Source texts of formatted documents
# # # # #

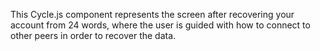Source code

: <!--
SPDX-FileCopyrightText: 2022 The Manyverse Authors

SPDX-License-Identifier: CC-BY-4.0
-->

This Cycle.js component represents the screen after recovering your account from 24 words, where the user is guided with how to connect to other peers in order to recover the data.
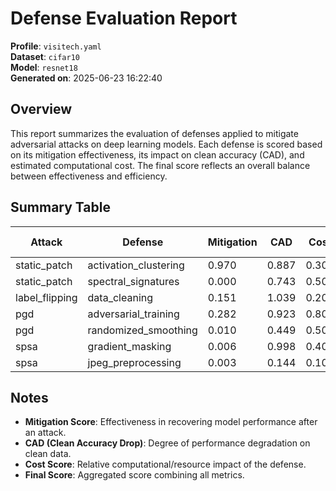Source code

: # Defense Evaluation Report

**Profile**: `visitech.yaml`  
**Dataset**: `cifar10`  
**Model**: `resnet18`  
**Generated on**: 2025-06-23 16:22:40

## Overview

This report summarizes the evaluation of defenses applied to mitigate adversarial attacks on deep learning models. Each defense is scored based on its mitigation effectiveness, its impact on clean accuracy (CAD), and estimated computational cost. The final score reflects an overall balance between effectiveness and efficiency.

## Summary Table

| Attack | Defense | Mitigation | CAD | Cost | Final Score |
|--------|---------|------------|-----|------|--------------|
| static_patch | activation_clustering | 0.970 | 0.887 | 0.300 | 0.926 |
| static_patch | spectral_signatures | 0.000 | 0.743 | 0.500 | 0.142 |
| label_flipping | data_cleaning | 0.151 | 1.039 | 0.200 | 0.322 |
| pgd | adversarial_training | 0.282 | 0.923 | 0.800 | 0.380 |
| pgd | randomized_smoothing | 0.010 | 0.449 | 0.500 | 0.093 |
| spsa | gradient_masking | 0.006 | 0.998 | 0.400 | 0.196 |
| spsa | jpeg_preprocessing | 0.003 | 0.144 | 0.100 | 0.031 |

## Notes

- **Mitigation Score**: Effectiveness in recovering model performance after an attack.
- **CAD (Clean Accuracy Drop)**: Degree of performance degradation on clean data.
- **Cost Score**: Relative computational/resource impact of the defense.
- **Final Score**: Aggregated score combining all metrics.
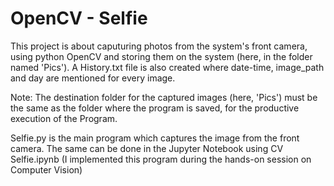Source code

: # OpenCV - Selfie
This project is about caputuring photos from the system's front camera, using python OpenCV and storing them on the system (here, in the  folder named 'Pics'). A History.txt file is also created where date-time, image_path and day are mentioned for every image.

Note: The destination folder for the captured images (here, 'Pics') must be the same as the folder where the program is saved, for the productive execution of the Program.

Selfie.py is the main program which captures the image from the front camera. The same can be done in the Jupyter Notebook using CV Selfie.ipynb
(I implemented this program during the hands-on session on Computer Vision)
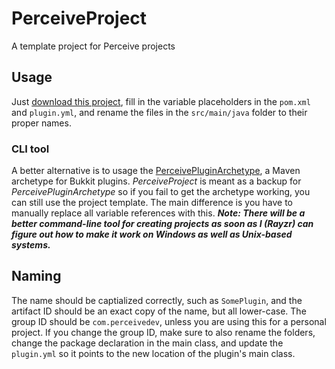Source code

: # PerceiveProject
A template project for Perceive projects

## Usage
Just [download this project](https://github.com/PerceiveDev/PerceiveProject/archive/master.zip), fill in the variable placeholders in the `pom.xml` and `plugin.yml`, and rename the files in the `src/main/java` folder to their proper names.

### CLI tool
A better alternative is to usage the [PerceivePluginArchetype](https://github.com/PerceiveDev/PerceivePluginArchetype), a Maven archetype for Bukkit plugins. *PerceiveProject* is meant as a backup for *PerceivePluginArchetype* so if you fail to get the archetype working, you can still use the project template. The main difference is you have to manually replace all variable references with this. _**Note: There will be a better command-line tool for creating projects as soon as I (Rayzr) can figure out how to make it work on Windows as well as Unix-based systems.**_

## Naming
The name should be captialized correctly, such as `SomePlugin`, and the artifact ID should be an exact copy of the name, but all lower-case. The group ID should be `com.perceivedev`, unless you are using this for a personal project. If you change the group ID, make sure to also rename the folders, change the package declaration in the main class, and update the `plugin.yml` so it points to the new location of the plugin's main class.
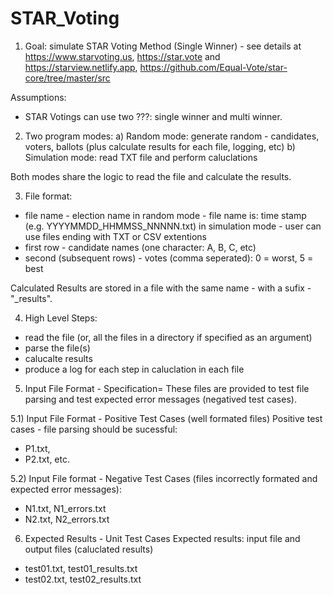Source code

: # STAR_Voting
1) Goal: simulate STAR Voting Method (Single Winner) - see details at https://www.starvoting.us,  https://star.vote and https://starview.netlify.app, https://github.com/Equal-Vote/star-core/tree/master/src

Assumptions:
- STAR Votings can use two ???: single winner and multi winner.
2) Two program modes:
a) Random mode: generate random - candidates, voters, ballots (plus calculate results for each file, logging, etc)
b) Simulation mode: read TXT file and perform caluclations

Both modes share the logic to read the file and calculate the results.

3) File format:
- file name - election name
  in random mode - file name is: time stamp (e.g. YYYYMMDD_HHMMSS_NNNNN.txt)
  in simulation mode - user can use files ending with TXT or CSV extentions
- first row - candidate names (one character: A, B, C, etc)
- second (subsequent rows) - votes (comma seperated): 0 = worst, 5 = best

Calculated Results are stored in a file with the same name - with a sufix - "_results".

4) High Level Steps:
- read the file (or, all the files in a directory if specified as an argument)
- parse the file(s)
- calucalte results
- produce a log for each step in caluclation in each file

5) Input File Format - Specification=
These files are provided to test file parsing and test expected error messages (negatived test cases).

5.1) Input File Format - Positive Test Cases (well formated files)
Positive test cases - file parsing should be sucessful: 
- P1.txt, 
- P2.txt, etc.

5.2) Input File format - Negative Test Cases (files incorrectly formated and expected error messages): 
- N1.txt, N1_errors.txt 
- N2.txt, N2_errors.txt

6) Expected Results - Unit Test Cases
Expected results: input file and output files (caluclated results)
- test01.txt, test01_results.txt
- test02.txt, test02_results.txt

# # # # #

> _WHAT IS NEEDED_
Return, unchanged, the run of lines above that opens with the line containing "Final Score |" and closes with the line containing "- **Mitigation Score**: Effectiveness". Include both.

> _RESPONSE_
| Attack | Defense | Mitigation | CAD | Cost | Final Score |
|--------|---------|------------|-----|------|--------------|
| static_patch | activation_clustering | 0.970 | 0.887 | 0.300 | 0.926 |
| static_patch | spectral_signatures | 0.000 | 0.743 | 0.500 | 0.142 |
| label_flipping | data_cleaning | 0.151 | 1.039 | 0.200 | 0.322 |
| pgd | adversarial_training | 0.282 | 0.923 | 0.800 | 0.380 |
| pgd | randomized_smoothing | 0.010 | 0.449 | 0.500 | 0.093 |
| spsa | gradient_masking | 0.006 | 0.998 | 0.400 | 0.196 |
| spsa | jpeg_preprocessing | 0.003 | 0.144 | 0.100 | 0.031 |

## Notes

- **Mitigation Score**: Effectiveness in recovering model performance after an attack.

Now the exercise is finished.